課題の説明:
下にある別れさせ屋に関する文章から、「今回話を聞いたのは、創業20」を含む語句で始まり「タートしました」と剱持さん。」で終わる部分を、一字も変えずに書き写しなさい。

抜粋本文:
今回話を聞いたのは、創業20年以上の実績を持つアクアグローバルサポートの剱持さん。“究極の別れさせ工作”を日々追求してきたそうですが、そもそも「別れさせ屋」ってなんですか?

「創業した当初は、浮気調査をメインに請け負っていました。夫の不倫を疑った妻が、その証拠をつかむために我々に調査を依頼する。ただ、決定的な浮気の証拠をつかんでも、実際に離婚を選ぶのは2~3割程度でした。今よりも女性の経済力が低い時代でしたし、子どもがいたりすると、やっぱりなかなか離婚にはふみきれないんですね。どうにか夫と相手を別れさせることができないか、そんな相談を受けることが増えてきて、そこから『別れさせ屋』のサービスがスタートしました」と剱持さん。

当初はそういった“夫と不倫相手を別れさせたい”という妻からの依頼がほとんどを占めていたそうです。それから20年余りを経て、別れさせ屋への依頼内容も時代と共に変化しており、たとえば不倫彼氏とその妻を別れさせたい独身女性、元カレと今カノを別れさせたい元カノ、息子と交際相手を別れさせたい親など、さまざまなパターンの依頼が来るように。特にここ数年で一気に増えた依頼が、ダブル不倫だとか。

項目一覧:
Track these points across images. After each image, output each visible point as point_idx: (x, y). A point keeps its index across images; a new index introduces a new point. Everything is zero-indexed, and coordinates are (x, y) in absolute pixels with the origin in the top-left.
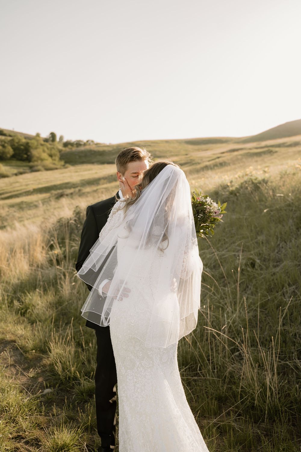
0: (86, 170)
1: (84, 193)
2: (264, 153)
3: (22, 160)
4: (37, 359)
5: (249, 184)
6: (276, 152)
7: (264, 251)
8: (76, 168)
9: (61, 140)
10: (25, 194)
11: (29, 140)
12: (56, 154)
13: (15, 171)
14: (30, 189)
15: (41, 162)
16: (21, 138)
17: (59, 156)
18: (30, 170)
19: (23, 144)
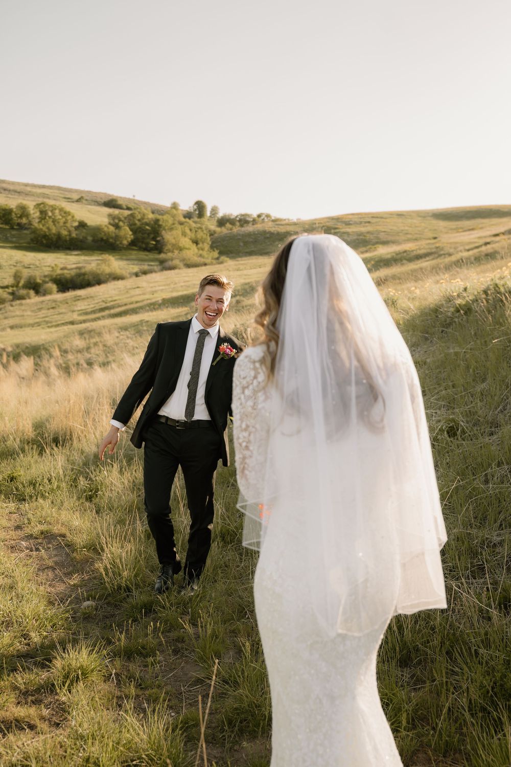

記述解答:
今回話を聞いたのは、創業20年以上の実績を持つアクアグローバルサポートの剱持さん。“究極の別れさせ工作”を日々追求してきたそうですが、そもそも「別れさせ屋」ってなんですか?

「創業した当初は、浮気調査をメインに請け負っていました。夫の不倫を疑った妻が、その証拠をつかむために我々に調査を依頼する。ただ、決定的な浮気の証拠をつかんでも、実際に離婚を選ぶのは2~3割程度でした。今よりも女性の経済力が低い時代でしたし、子どもがいたりすると、やっぱりなかなか離婚にはふみきれないんですね。どうにか夫と相手を別れさせることができないか、そんな相談を受けることが増えてきて、そこから『別れさせ屋』のサービスがスタートしました」と剱持さん。